Just as many times people rarely can describe why they’re drawn to a form of music other than speaking in generalities, “it’s restful”, “it’s a pick-me-up”, “it says something to me”, the opposite is equally true. People many times develop aversions to a particular song or a form of music without being able to describe why they want to avoid it other than saying “I don’t like it”.
How we hear music and respond to it ultimately depends on who we are as individuals and our experiences in life. Sometimes these echoes of us are spelled out lyrically. For instance, a person hearing a song about having a broken heart, the level to which they might respond to that song, has to do with their own attitudes and experiences of disappointment or betrayal in love. In a similar manner, it’s easy to imagine a song becoming “our song” to a couple when they’re beginning to come together in a relationship, becoming emblematic of their emotions. Should the relationship end, their individual attitudes toward hearing that particular piece of music again will change and evoke different feelings in each. What’s not so easy to understand, because persons simply can’t understand it themselves, is a situation like this: a woman who never really minded let’s say “acid rock” develops an aversion to that music and just can’t bear to hear it, after her son is killed in Viet Nam. In that case, there might be an unspoken association with that music as being representative of all the anti-Viet Nam protests. Somehow that form of music is now at odds with her on a personal level.

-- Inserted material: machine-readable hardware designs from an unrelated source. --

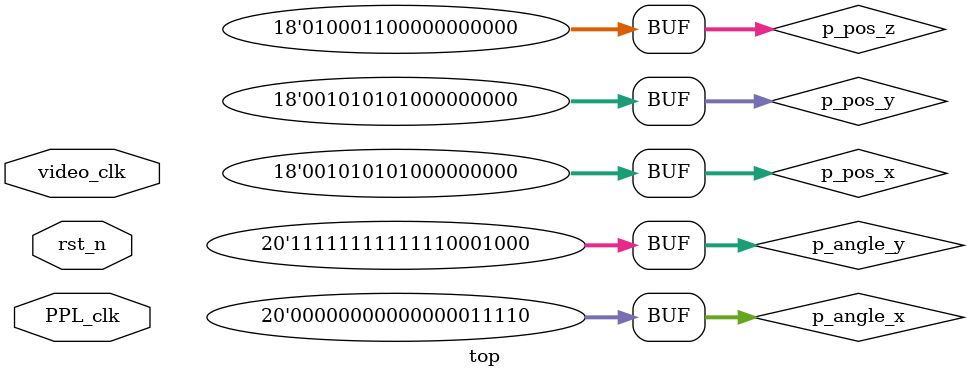
<source format=v>
`timescale 1ns / 1ps

module top (
    input video_clk,
    input PPL_clk,
    input rst_n
);

    parameter H_DISP = 200;
    parameter V_DISP = 8;


    reg  [17:0] p_pos_x = 'd170 << 8;
    reg  [17:0] p_pos_y = 'd170 << 8;
    reg  [17:0] p_pos_z = 'd280 << 8;
    reg  [19:0] p_angle_x = 30;
    reg  [19:0] p_angle_y = -120;
    wire [14:0] write_addr;
    wire [ 4:0] write_data;
    wire        write_en;
    wire [ 4:0] block_id;
    wire [31:0] texture_data;
    wire [23:0] color = texture_data[23:0];
    wire [19:0] pixel_addr_out;
    wire [14:0] block_addr;
    wire [12:0] texture_addr;
    wire valid, vs;

    ppl #(
        .H_DISP(H_DISP),
        .V_DISP(V_DISP)
    ) ppl (
        .clk_ppl  (PPL_clk),  // PPL_clk
        .rst      (~rst_n),
        .p_pos_x  (p_pos_x),
        .p_pos_y  (p_pos_y),
        .p_pos_z  (p_pos_z),
        .p_angle_x(p_angle_x),
        .p_angle_y(p_angle_y),
        .block_id (block_id),

        .valid         (valid),
        .vs            (vs),
        .block_addr    (block_addr),
        .pixel_addr_out(pixel_addr_out),
        .texture_addr  (texture_addr)
    );

    wire [19:0] data_addr;
    wire        data_valid;
    wire        data_vs;
    map map (
        .clk(PPL_clk),
        .rst(~rst_n),

        .write_addr  ('b0),
        .write_data  ('b0),
        .write_en    ('b0),
        .block_addr  (block_addr),
        .texture_addr(texture_addr),
        .block_id    (block_id),

        .vs        (vs),
        .valid     (valid),
        .pixel_addr(pixel_addr_out),

        .data_vs     (data_vs),
        .data_valid  (data_valid),
        .data_addr   (data_addr),
        .texture_data(texture_data)
    );


    wire [15:0] data_aligned;
    wire        data_aligned_valid;
    wire        data_aligned_vs;
    align #(
        .H_DISP(H_DISP),
        .V_DISP(V_DISP),
        .N     (16)
    ) align (
        .video_clk (video_clk),
        .PPL_clk   (PPL_clk),
        .rst       (~rst_n),
        .data      (color),
        .data_addr (data_addr),
        .data_valid(data_valid),
        .data_vs   (data_vs),

        .data_aligned      (data_aligned),
        .data_aligned_valid(data_aligned_valid),
        .data_aligned_vs   (data_aligned_vs)
    );



endmodule

</source>
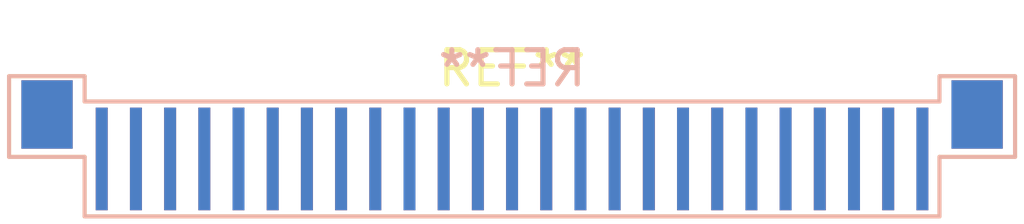
<source format=kicad_pcb>
(kicad_pcb (version 20221018) (generator pcbnew)

  (general
    (thickness 1.6)
  )

  (paper "A4")
  (layers
    (0 "F.Cu" signal)
    (31 "B.Cu" signal)
    (32 "B.Adhes" user "B.Adhesive")
    (33 "F.Adhes" user "F.Adhesive")
    (34 "B.Paste" user)
    (35 "F.Paste" user)
    (36 "B.SilkS" user "B.Silkscreen")
    (37 "F.SilkS" user "F.Silkscreen")
    (38 "B.Mask" user)
    (39 "F.Mask" user)
    (40 "Dwgs.User" user "User.Drawings")
    (41 "Cmts.User" user "User.Comments")
    (42 "Eco1.User" user "User.Eco1")
    (43 "Eco2.User" user "User.Eco2")
    (44 "Edge.Cuts" user)
    (45 "Margin" user)
    (46 "B.CrtYd" user "B.Courtyard")
    (47 "F.CrtYd" user "F.Courtyard")
    (48 "B.Fab" user)
    (49 "F.Fab" user)
    (50 "User.1" user)
    (51 "User.2" user)
    (52 "User.3" user)
    (53 "User.4" user)
    (54 "User.5" user)
    (55 "User.6" user)
    (56 "User.7" user)
    (57 "User.8" user)
    (58 "User.9" user)
  )

  (setup
    (pad_to_mask_clearance 0)
    (pcbplotparams
      (layerselection 0x00010fc_ffffffff)
      (plot_on_all_layers_selection 0x0000000_00000000)
      (disableapertmacros false)
      (usegerberextensions false)
      (usegerberattributes true)
      (usegerberadvancedattributes true)
      (creategerberjobfile true)
      (dashed_line_dash_ratio 12.000000)
      (dashed_line_gap_ratio 3.000000)
      (svgprecision 4)
      (plotframeref false)
      (viasonmask false)
      (mode 1)
      (useauxorigin false)
      (hpglpennumber 1)
      (hpglpenspeed 20)
      (hpglpendiameter 15.000000)
      (dxfpolygonmode true)
      (dxfimperialunits true)
      (dxfusepcbnewfont true)
      (psnegative false)
      (psa4output false)
      (plotreference true)
      (plotvalue true)
      (plotinvisibletext false)
      (sketchpadsonfab false)
      (subtractmaskfromsilk false)
      (outputformat 1)
      (mirror false)
      (drillshape 1)
      (scaleselection 1)
      (outputdirectory "")
    )
  )

  (net 0 "")

  (footprint "Connector:Dreamcast_Card_Edge_Half" (layer "F.Cu") (at 146.939 148.971 180))

  (footprint "Connector:Dreamcast_Card_Edge_Half" (layer "B.Cu") (at 146.939 148.971))

)

</source>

How odd and almost incoherent to say that because of a personal experience many years ago I dislike “new age” guitar music, although the genre “new age” had not yet been invented that form of spacey acoustic noodling had. I know this about myself and I can accept it. I also have to grudgingly admit that now decades later I still detest the music and what it represents to me. What is surprising is that I can find so many other reasons to dislike this form of music. I wonder sometimes why I am so inclined to believe those reasons, especially when voiced by other people. But they help steel my argument and make me right about why I dislike “new age” guitar music, they make me right in my feelings.
When I think back to that single time when just hearing this type of music was so inappropriate to me, I come up with only perjoratives. Self-contained, selfish, self-absorbed, precious, bourgeois, privileged, leisured, pretentious, lazy, hedonistic, smug, presumptuous, and entitled. Lacquered, sensitive, pampered, plumped, pudgy, fluffed up, airless, classist, pompous, pedantic and manicured. Immature, insincere, manipulated, contrived, hermetic, cowardly, rich, useless, unfeeling, mannered, and technical. Polished, pseudo-intellectual, layered, shallow, fallacious, self-righteous, superior, correct, comfortable, placid, lustrous, stuffy, and safe. Over-organized, collecting, glossy, chilly, arch, demanding, tidy, artificial, indifferent, that list could go on.
How could a music that is designed to be a non-threatening and harmless wash of sound evoke such a violent response in me? Aside from the fact as a form I think it’s just childish poo-poo? It’s that unintelligible and incoherent emotional attachment we as human beings make to music. Years ago, I had been dealing with the violent death of a loved one in the family home, a violent death in a small town that had never seen a killing, replete with official investigations, extreme emotionalism and family hysteria. After probably too long of this for my own good, I had bailed for relief and took a walk ending up across town at a neighbor’s. That young man who I regarded as a friend was playing that music to make himself feel better. As he played, he would chat and giggle with another visitor. That music did not understand me.
The music was ineffectual at doing what it was designed to do, at least for me. And so, it was false. It was unsympathetic and emotionally-dampened. It was also as indifferent as it was forced and stilted, almost insulting the way an attempt at condolence can sound mildly-intentioned or like a rehearsed murmur. How completely at odds with my reality of that point in time and my memories now of it. Of course, the other person could turn this around and say the same thing: How selfish of you to be wrapped up in your own concerns when I am just enjoying my music.